>> Start QUOTED TEXT
# Well..they are WOOD at least...LOL



## Tortuga (May 21, 2004)

After seeing Cheapsk8's FIL's collection of old planes and tools I thought some of you might enjoy seeing what another geezer had been collecting for years. All are WOODEN boats..some from junk shops, garage sales, ebay, etc.. A few of you have already seen them in person in my 'Man Cave' upstairs when you visited...

Fascinating stuff to me..and got no idea what in the heck I'll do with them. Guess the Son will have to have a 'fire sale' or something when the day comes..LOL.. :smile:

I gave it a shot at building them myself but results were poor to say the least.. Thought I really had something until I visited the Houston Maritime Museum.. You guys shouldn't miss that if you ever get the chance..

I'll have to post them at a two-parter to fit the board...:biggrin:


----------



## State_Vet (Oct 10, 2006)

Jim, the photo's don't do them justice:cheers:


----------



## Tortuga (May 21, 2004)

*Wooden Boats...part deux*

OK..here's some of the rest of 'em...:smile:


----------



## Bobby (May 21, 2004)

I love them all!!!! I love ship models.


----------



## Flat Fish (Jun 18, 2005)

That is a really cool collection.


----------



## essayons75 (May 15, 2006)

Wow!


----------



## Slip (Jul 25, 2006)

Man, I'm impressed. That is a super collection.


----------



## trodery (Sep 13, 2006)

They ARE really cool! I have had the pleasure of seeing those model ships! I think I even asked Tortuga to remember me and them ships in his will. 

Once again Jim....VERY NICE!


----------



## johnmyjohn (Aug 6, 2006)

What can you say,,, serious? Jim something caught my eye, the canvas with the painting is that another little talent you have I don't know about?


----------



## bill (May 21, 2004)

I love the ships


----------



## Tortuga (May 21, 2004)

johnmyjohn said:


> Jim something caught my eye, the canvas with the painting is that another little talent you have I don't know about?


LOL..Yep, you spotted my 'secret', Johnny.. All of my life I have always wanted to be an artist...but a wife, kids, other peoples kids..plus a lack of talent put the squisher on that dream.. Hadda make a buck...and all of the artists I've hung with aint never had no bucks..

Well....mebbe one of these days.....Naaahhhh !!! Aint gonna happen..:headknock


----------



## johnmyjohn (Aug 6, 2006)
>> End QUOTED TEXT
>> Start RECORD SET
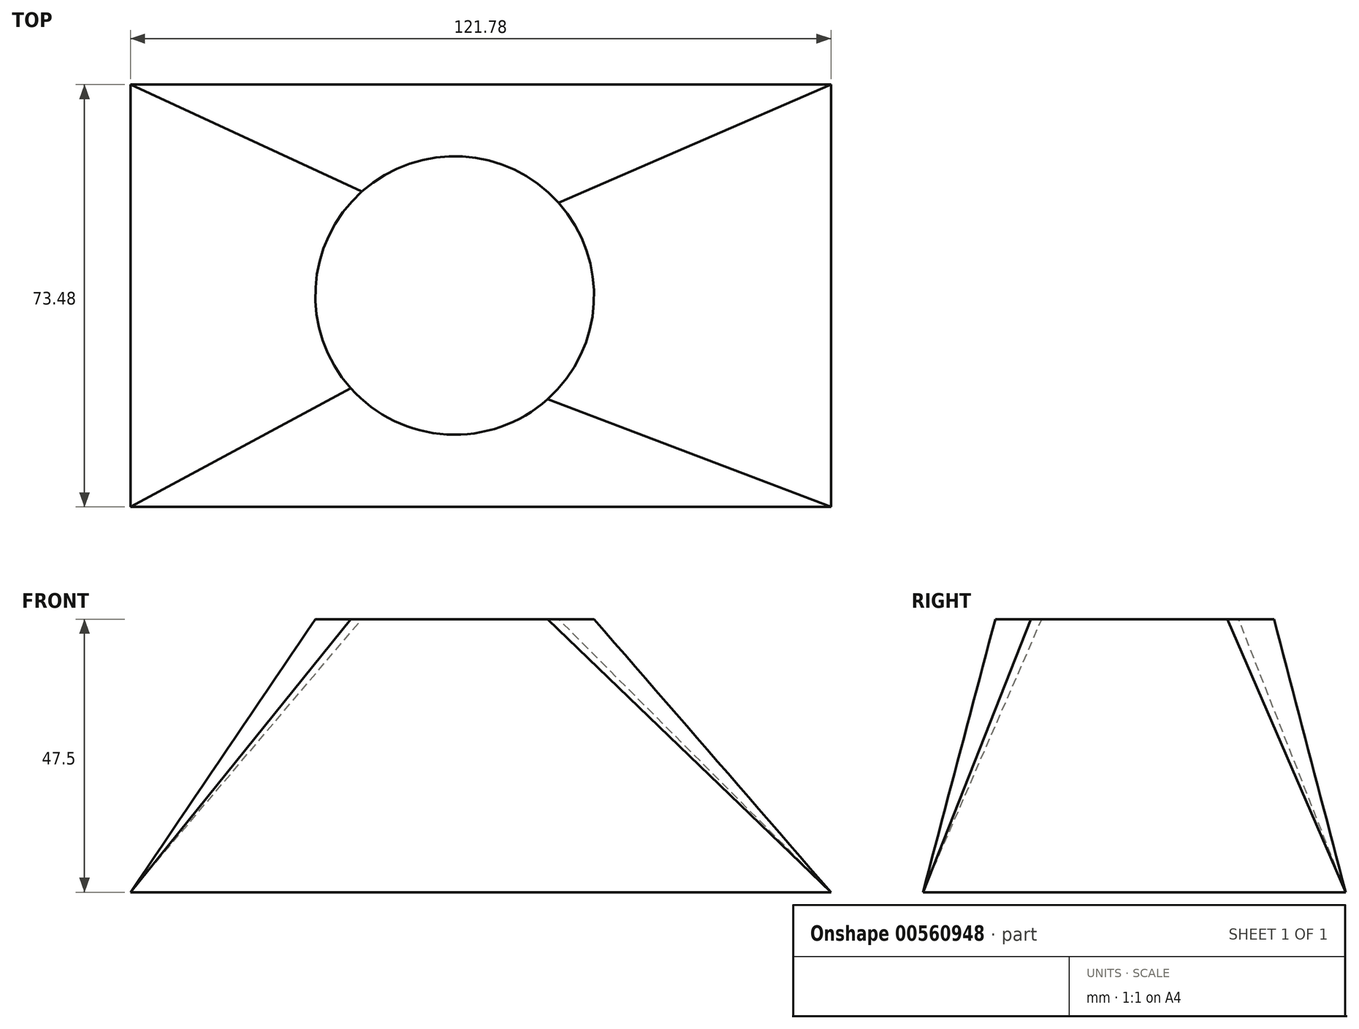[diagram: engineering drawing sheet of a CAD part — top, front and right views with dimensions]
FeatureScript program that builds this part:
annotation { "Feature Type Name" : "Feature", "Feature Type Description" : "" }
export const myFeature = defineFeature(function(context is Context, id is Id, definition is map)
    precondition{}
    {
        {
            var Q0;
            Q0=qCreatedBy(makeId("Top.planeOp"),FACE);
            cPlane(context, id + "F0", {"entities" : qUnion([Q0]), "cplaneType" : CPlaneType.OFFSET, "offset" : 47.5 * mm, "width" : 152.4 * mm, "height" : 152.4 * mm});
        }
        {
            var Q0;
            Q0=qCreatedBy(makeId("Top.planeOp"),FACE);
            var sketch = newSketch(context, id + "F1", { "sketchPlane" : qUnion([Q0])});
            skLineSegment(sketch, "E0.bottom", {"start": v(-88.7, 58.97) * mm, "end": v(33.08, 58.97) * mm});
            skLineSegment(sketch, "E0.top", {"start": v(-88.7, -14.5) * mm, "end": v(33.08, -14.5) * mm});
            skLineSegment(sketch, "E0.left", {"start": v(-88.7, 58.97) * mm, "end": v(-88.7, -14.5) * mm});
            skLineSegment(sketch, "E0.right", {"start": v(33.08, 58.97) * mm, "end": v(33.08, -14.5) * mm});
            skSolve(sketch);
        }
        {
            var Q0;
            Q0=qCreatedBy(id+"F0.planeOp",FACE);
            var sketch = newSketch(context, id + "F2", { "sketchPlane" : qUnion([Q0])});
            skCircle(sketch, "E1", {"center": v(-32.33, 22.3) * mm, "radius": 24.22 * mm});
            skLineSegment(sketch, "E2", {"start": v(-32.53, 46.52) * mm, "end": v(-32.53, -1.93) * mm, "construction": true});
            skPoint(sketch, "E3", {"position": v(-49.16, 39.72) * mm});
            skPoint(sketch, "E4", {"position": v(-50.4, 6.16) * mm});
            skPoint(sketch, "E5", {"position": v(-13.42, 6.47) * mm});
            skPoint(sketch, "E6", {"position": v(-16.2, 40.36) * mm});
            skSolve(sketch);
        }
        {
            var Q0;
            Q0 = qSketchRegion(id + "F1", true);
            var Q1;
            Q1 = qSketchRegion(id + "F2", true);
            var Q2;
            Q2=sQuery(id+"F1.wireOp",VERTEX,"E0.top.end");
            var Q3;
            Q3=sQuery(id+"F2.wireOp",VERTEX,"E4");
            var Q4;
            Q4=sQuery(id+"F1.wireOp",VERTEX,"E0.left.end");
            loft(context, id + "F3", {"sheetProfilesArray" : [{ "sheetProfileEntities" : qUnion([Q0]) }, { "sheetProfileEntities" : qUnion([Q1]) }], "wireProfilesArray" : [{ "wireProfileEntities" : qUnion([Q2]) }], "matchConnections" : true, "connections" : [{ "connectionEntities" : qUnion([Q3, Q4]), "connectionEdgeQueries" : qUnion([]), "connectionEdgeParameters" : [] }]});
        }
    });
>> End RECORD SET
EXERCISE OBJECTIVE
Repeat word for word everything in the wooden boats thread from "# Well..they are" down to "get the chance..". You won't need the data for this.

EXPECTED ANSWER
# Well..they are WOOD at least...LOL



## Tortuga (May 21, 2004)

After seeing Cheapsk8's FIL's collection of old planes and tools I thought some of you might enjoy seeing what another geezer had been collecting for years. All are WOODEN boats..some from junk shops, garage sales, ebay, etc.. A few of you have already seen them in person in my 'Man Cave' upstairs when you visited...

Fascinating stuff to me..and got no idea what in the heck I'll do with them. Guess the Son will have to have a 'fire sale' or something when the day comes..LOL.. :smile:

I gave it a shot at building them myself but results were poor to say the least.. Thought I really had something until I visited the Houston Maritime Museum.. You guys shouldn't miss that if you ever get the chance..